Like the first man in a whole new world, ADAM looks for new words, new ways to rewrite definitions, to convey contents with the freedom, lightness, originality, fascination and depth of a creative alphabet.
An acronym for Alphabet, Digital Art Magazine, ADAM is a sort of cultural brainstorming: the result of millions of years of pictures and signs used by man to communicate, a product of the world of Wikipedia, an expression of popular culture in the time of the Internet, an ever-expanding platform of shared knowledge. Crowd, sharing and cloud are the watchwords of this new rich and chaotic world of contents, which is made even more complex by the opportunities provided by new media.
ADAM is the first dictionary of this world: “The Aleph Issue” is the first issue of the magazine, the absolute beginning. It features 26 words, as many as the letters of the alphabet.
The first letter is A, which follows a cultured red thread visually associated with words listed in alphabetical order: Aa (Aataensic), Ab (Abiogenesis), Ac (AC/CD), Ad (Adam), and so on, definition after definition, up to Az (Aztec).
With topics ranging from eternity to anthropological memories, Maasai and Indian dances, battles in the name of scientific progress, art icons and ironic yearnings for creation, ADAM is available on the iPad with absolutely original materials, never published before, created to make the most of the potential of this medium. Each definition is presented to the reader through videos, illustrations, rotating pictures, interactive games, sound and musical effects, texts to be scrolled down, providing the user with an unprecedented “reading” experience.

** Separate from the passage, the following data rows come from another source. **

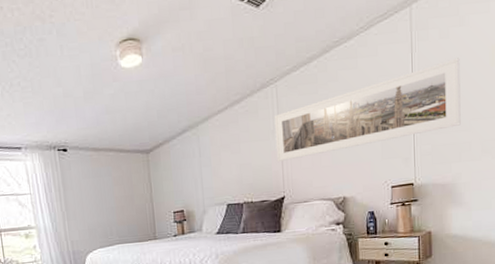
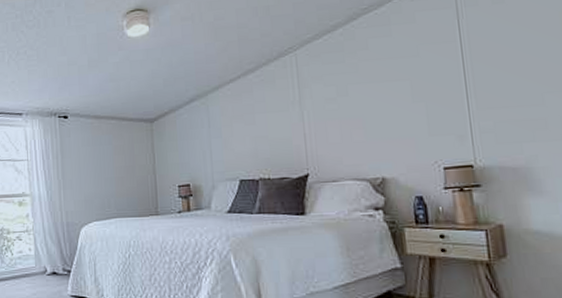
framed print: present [274,58,461,161] -> none [294,24,531,135]

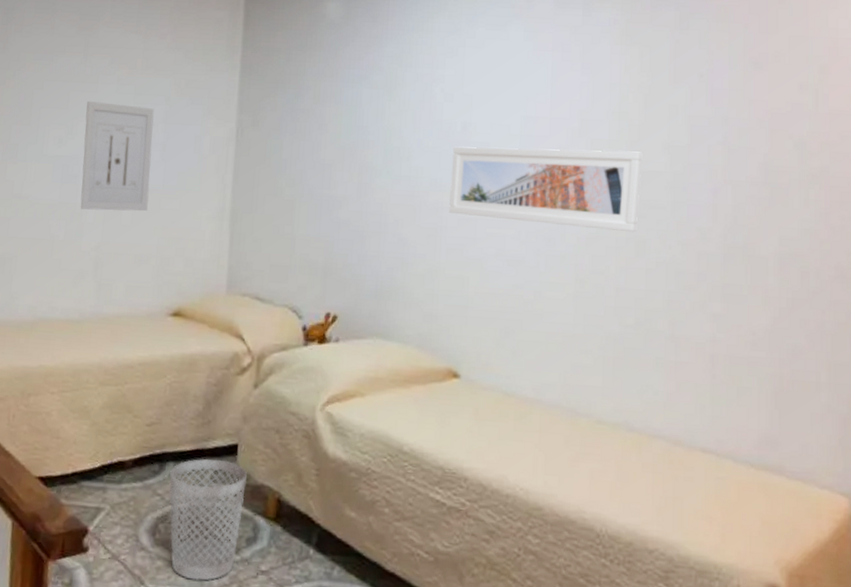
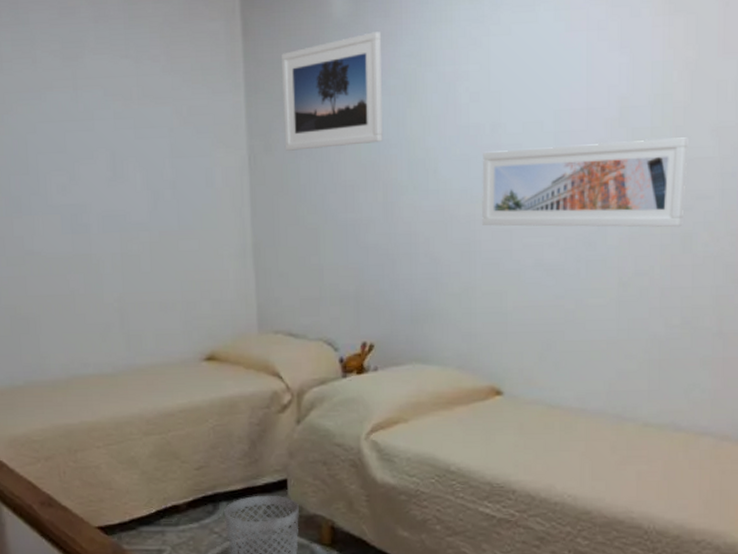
wall art: present [80,101,154,211] -> none [85,141,166,260]
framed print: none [271,33,369,129] -> present [282,32,383,151]

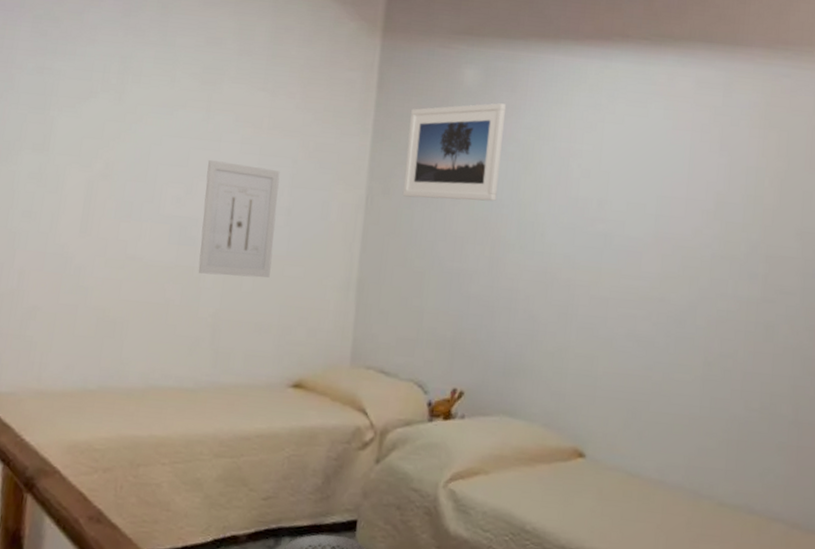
wall art: none [85,141,166,260] -> present [198,160,280,278]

If touch screen changed your way of leafing through books, ADAM changes your way of “reading”.
Its language greatly extends the possibility of participating in the discovery of contents and sharing them through social networks. For each word, rotating the iPad, it is possible to access Twitter, where a number of unknown followers propose their personal definition, in a constantly evolving description of meanings.

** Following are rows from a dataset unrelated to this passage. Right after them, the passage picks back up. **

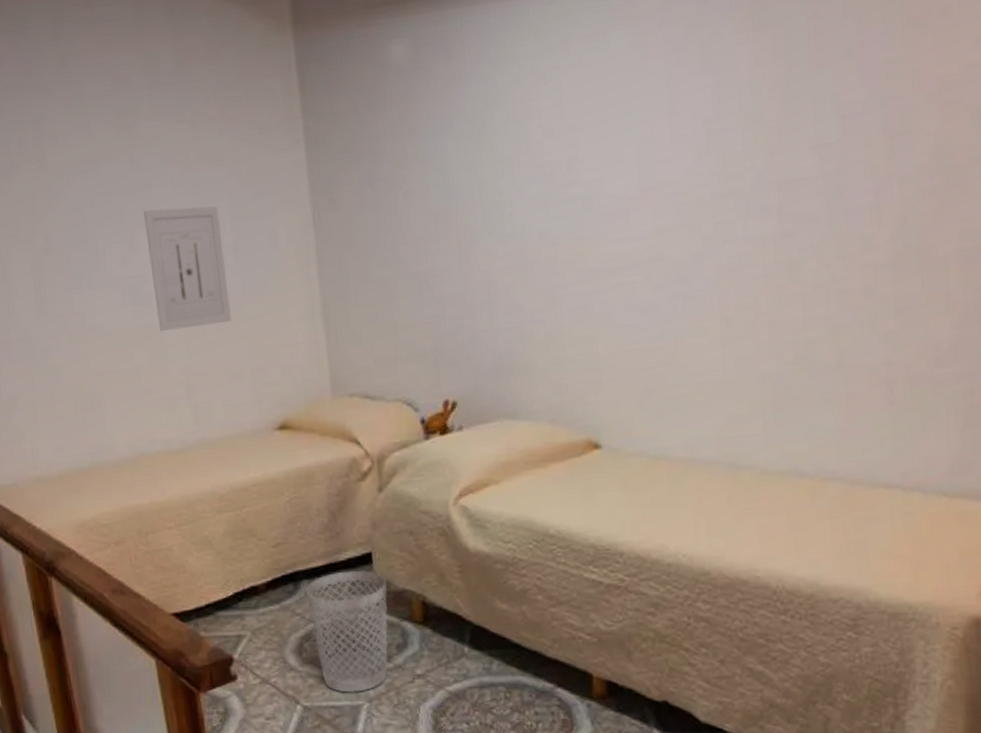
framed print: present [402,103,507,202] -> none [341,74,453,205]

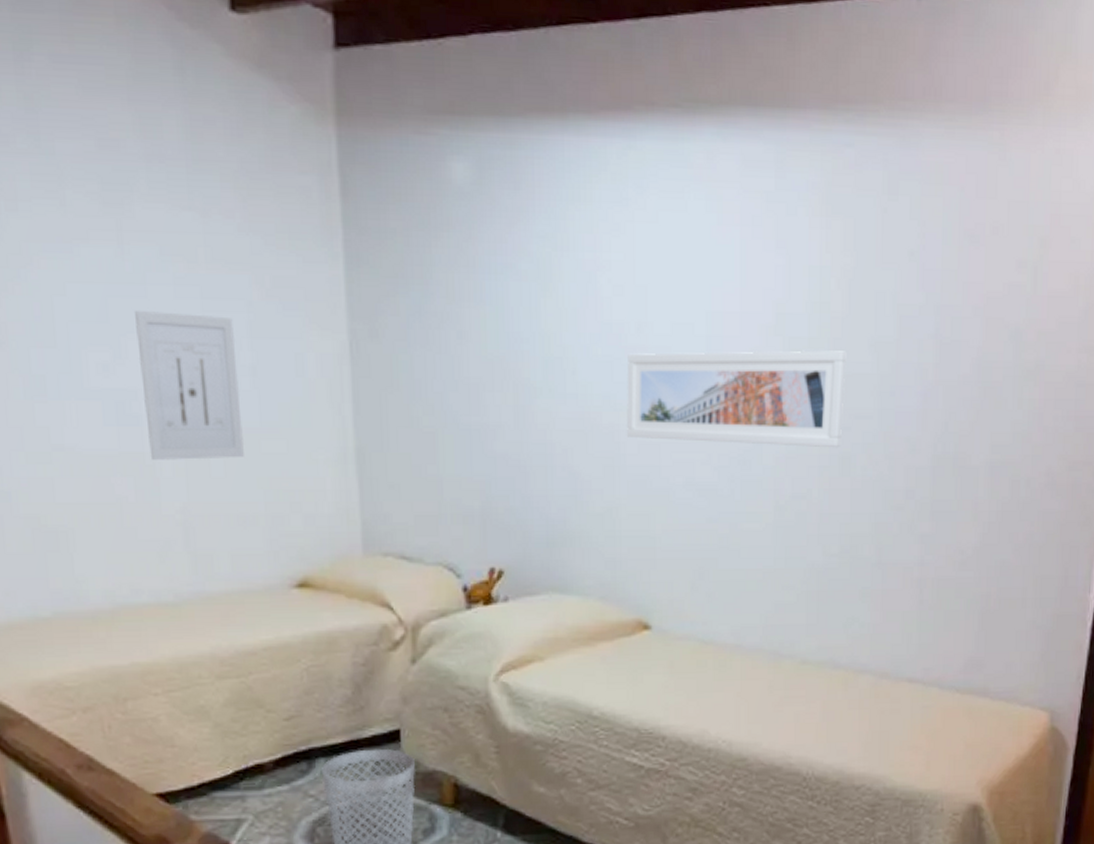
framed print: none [561,158,788,268] -> present [627,350,847,448]

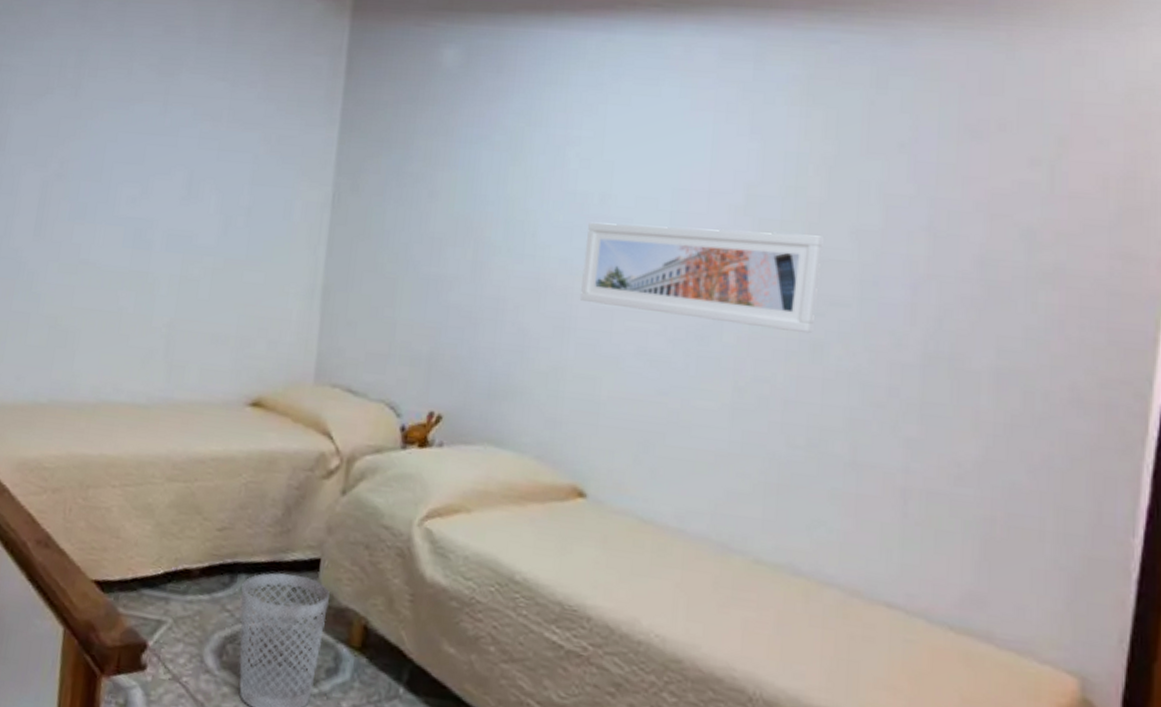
wall art: present [135,311,244,460] -> none [152,157,240,284]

Here at its first issue, ADAM is a supplement to Fefè Visual Magazine, published by Bunkerlab.
It is created and directed by Luigi Vernieri, the director of the Visual Communication School of IED Roma, a contributor to the international periodical Fefè, the director of two international festivals, Belvedere and Viedram, and of a number of other exhibitions in the art and visual communication fields.
ADAM was produced by Fefè Project and developed for the iPad by Alessandro Risuleo’s Visual Creative Studio. Some of the contents of this Aleph Issue were created as graduation projects by the students from the Visual Communication School of IED Roma.